The report revealed that Iran had amassed 1,010 kilograms of low-enriched or reactor-grade nuclear fuel by late January. Physicists estimate that producing the 25 kilograms or so of highly enriched or weapons-grade uranium to build an atomic warhead requires between 1,000 and 1,700 kilograms of low-enriched or reactor-grade uranium.

Bishkek, Kyrgyzstan

President OKs law to close U.S. base

Kyrgyzstan’s president has signed a law to close a key U.S. air base used as a staging post for military operations in Afghanistan.

President Kurmanbek Bakiyev signed the bill today to cancel the lease agreement for the Manas air base. Bakiyev’s action following a nearly unanimous vote by Kyrgyz lawmakers on Thursday to shutter the base.

Kyrgyz authorities can now issue an eviction notice, giving the United States 180 days to leave the base.

The air base, just outside the capital of Bishkek, is an integral part of the supply chain of soldiers and equipment to Afghanistan. Crews from Fairchild Air Force Base near Spokane helped set up the military operations at Manas.

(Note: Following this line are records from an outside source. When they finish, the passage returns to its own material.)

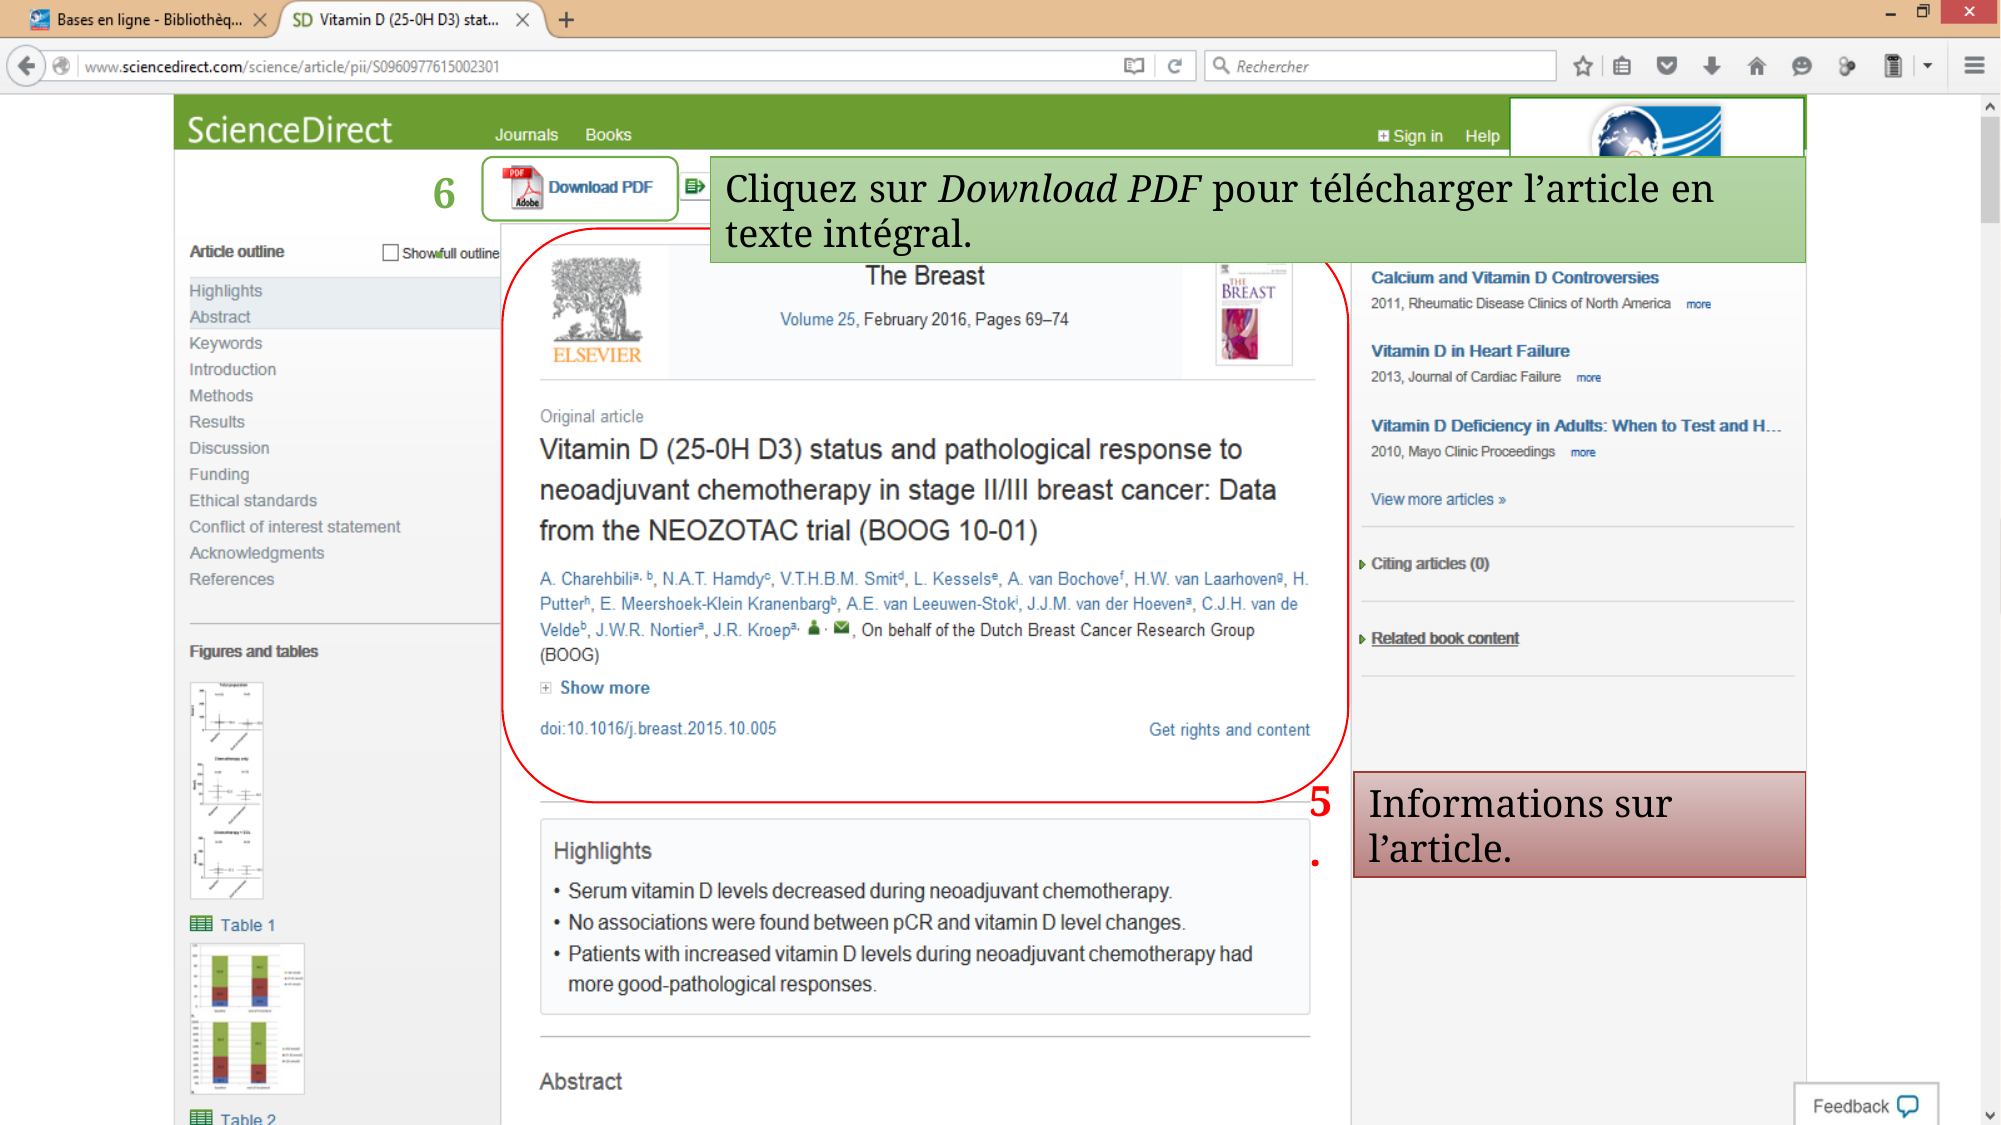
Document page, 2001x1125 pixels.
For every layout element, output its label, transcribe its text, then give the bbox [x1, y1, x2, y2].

picture [0, 0, 2000, 1125]
text_box 5. [1294, 767, 1360, 833]
text_box Cliquez sur Download PDF pour télécharger l’article en texte intégral. [710, 157, 1806, 218]
text_box Informations sur l’article. [1360, 772, 1806, 833]
text_box 6. [417, 158, 483, 225]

Fairchild personnel have continued to rotate in and out of the base on tours lasting about 60 days.

Buenos Aires, Argentina

Holocaust-denying bishop ejected

The traditionalist bishop whose denials of the Holocaust embarrassed the Vatican was ordered Thursday to leave Argentina within 10 days.

The Interior Ministry said it had ordered Richard Williamson out of Argentina because he had failed to declare his true job as director of a seminary on immigration forms and because his comments on the Holocaust “profoundly insult Argentine society, the Jewish community and all of humanity by denying a historic truth.”

Williamson’s views created an uproar last month when Pope Benedict XVI lifted his excommunication and that of three other bishops consecrated by the late Archbishop Marcel Lefebvre as part of a process meant to heal a rift with ultraconservatives.

The flap led the Vatican to demand that the British clergyman recant before he can be admitted as a bishop in the Roman Catholic Church.